From diagnosis to therapy in Duchenne muscular dystrophy
Time: 2pm (BST)
Professor Dame Kay Davies from the MDUK Oxford Neuromuscular Centre will present her work in this field at the latest webinar organized by the Biochemical Society and Portland Press. Kay is the 2020 recipient of the Biochemical Society’s Centenary Award and her lecture will provide a summary of the current status of Duchenne Muscular Dystrophy (DMD) therapy with a particular focus on those genetic strategies which have been taken forward to the clinic.
Genetic approaches for the diagnosis and treatment of inherited muscle diseases have advanced rapidly in recent years. Most of the advances have occurred in the treatment of DMD, a muscle wasting disease where affected boys are typically wheelchair bound by 12 years of age and generally die from respiratory failure or cardiomyopathy in their twenties. DMD is caused by mutations in the dystrophin gene encoding the large cytoskeletal protein which associates with other proteins at the muscle membrane to form the dystrophin-associated protein complex (DAPC). In the absence of dystrophin, the DAPC is lost, making the muscle membrane more susceptible to contraction-induced injury. The identification of the gene causing DMD in 1986 resulted in improved diagnosis of the disease and the identification of hotspots for mutation. However there is currently no effective treatment.

**ENTRIES SUPPLIED**
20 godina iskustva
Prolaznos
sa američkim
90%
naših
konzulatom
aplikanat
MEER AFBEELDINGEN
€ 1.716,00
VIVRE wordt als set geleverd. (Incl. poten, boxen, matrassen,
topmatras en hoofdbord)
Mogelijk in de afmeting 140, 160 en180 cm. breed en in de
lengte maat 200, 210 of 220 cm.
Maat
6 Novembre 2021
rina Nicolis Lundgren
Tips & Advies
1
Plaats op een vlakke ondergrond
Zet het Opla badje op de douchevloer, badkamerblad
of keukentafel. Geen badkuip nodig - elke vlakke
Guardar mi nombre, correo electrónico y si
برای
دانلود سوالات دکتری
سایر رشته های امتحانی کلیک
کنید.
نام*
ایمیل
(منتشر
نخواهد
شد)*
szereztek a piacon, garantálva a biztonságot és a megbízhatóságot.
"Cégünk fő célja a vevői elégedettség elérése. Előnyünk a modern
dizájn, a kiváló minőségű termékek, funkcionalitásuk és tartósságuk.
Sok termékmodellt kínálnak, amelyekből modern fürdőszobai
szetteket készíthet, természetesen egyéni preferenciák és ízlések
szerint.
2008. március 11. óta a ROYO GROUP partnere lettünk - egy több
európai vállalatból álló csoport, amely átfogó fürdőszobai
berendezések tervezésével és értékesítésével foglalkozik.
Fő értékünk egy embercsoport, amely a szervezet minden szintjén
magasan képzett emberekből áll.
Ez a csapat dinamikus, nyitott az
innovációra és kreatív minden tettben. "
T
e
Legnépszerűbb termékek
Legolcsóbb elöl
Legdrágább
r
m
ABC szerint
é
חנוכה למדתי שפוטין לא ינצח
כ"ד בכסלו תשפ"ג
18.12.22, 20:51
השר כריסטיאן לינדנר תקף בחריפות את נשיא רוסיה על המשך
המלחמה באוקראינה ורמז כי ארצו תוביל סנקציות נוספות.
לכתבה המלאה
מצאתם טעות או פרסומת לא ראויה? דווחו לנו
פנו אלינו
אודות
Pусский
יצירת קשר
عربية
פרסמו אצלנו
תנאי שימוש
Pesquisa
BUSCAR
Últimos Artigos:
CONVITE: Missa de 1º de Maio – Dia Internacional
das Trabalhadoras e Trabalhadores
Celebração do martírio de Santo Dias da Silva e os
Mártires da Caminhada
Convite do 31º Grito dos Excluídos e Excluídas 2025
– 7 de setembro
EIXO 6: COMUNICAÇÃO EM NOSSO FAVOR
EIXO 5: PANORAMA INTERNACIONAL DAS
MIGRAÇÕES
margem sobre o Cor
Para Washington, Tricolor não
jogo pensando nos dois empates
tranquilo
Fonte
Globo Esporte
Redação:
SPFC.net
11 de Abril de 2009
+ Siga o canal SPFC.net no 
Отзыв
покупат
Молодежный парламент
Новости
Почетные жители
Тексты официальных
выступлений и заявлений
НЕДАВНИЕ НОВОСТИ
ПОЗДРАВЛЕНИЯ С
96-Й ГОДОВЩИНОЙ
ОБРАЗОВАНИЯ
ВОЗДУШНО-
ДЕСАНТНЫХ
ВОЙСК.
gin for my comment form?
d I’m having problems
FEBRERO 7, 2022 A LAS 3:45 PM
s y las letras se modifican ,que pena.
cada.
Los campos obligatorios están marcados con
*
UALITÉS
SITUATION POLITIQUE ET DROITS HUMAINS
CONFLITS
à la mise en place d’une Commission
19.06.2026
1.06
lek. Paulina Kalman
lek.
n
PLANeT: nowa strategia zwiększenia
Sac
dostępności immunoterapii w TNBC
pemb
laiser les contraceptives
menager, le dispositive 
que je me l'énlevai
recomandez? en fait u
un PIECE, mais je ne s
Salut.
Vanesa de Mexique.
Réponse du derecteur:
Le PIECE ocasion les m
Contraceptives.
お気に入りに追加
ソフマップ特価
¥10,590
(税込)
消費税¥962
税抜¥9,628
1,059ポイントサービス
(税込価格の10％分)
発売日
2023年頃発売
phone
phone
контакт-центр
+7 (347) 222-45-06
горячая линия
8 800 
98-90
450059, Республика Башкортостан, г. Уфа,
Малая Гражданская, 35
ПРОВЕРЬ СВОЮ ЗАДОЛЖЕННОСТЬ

**QUESTIONS**
- A) Duplicate the part of the Duchenne muscular dystrophy text between "Professor Dame Kay" and "to the clinic.", inclusive.
- B) Answer these questions from the Duchenne muscular dystrophy text:
(i) Which award did Kay Davies receive in 2020?
(ii) By what age are boys with DMD typically wheelchair bound?
(iii) In what year was the gene causing DMD identified?
- C) Resume the Duchenne muscular dystrophy text, picking up right after its final sentence.
The material above is not needed for any of this.

**OUTPUTS IN ORDER**
- A)
Professor Dame Kay Davies from the MDUK Oxford Neuromuscular Centre will present her work in this field at the latest webinar organized by the Biochemical Society and Portland Press. Kay is the 2020 recipient of the Biochemical Society’s Centenary Award and her lecture will provide a summary of the current status of Duchenne Muscular Dystrophy (DMD) therapy with a particular focus on those genetic strategies which have been taken forward to the clinic.

- B)
(i) The Biochemical Society's Centenary Award
(ii) 12 years of age
(iii) 1986

- C)
There are several promising genetic therapeutic approaches at the preclinical stage or in clinical trials including exon-skipping, read-through of stop codons, delivery of dystrophin minigenes and the modulation of expression of the dystrophin related protein, utrophin.
This webinar will be chaired by Dr Augustin Amour, Adaptive Immunity Project Leader at GSK and member of the Society’s Clinical & Translational Research Theme Panel.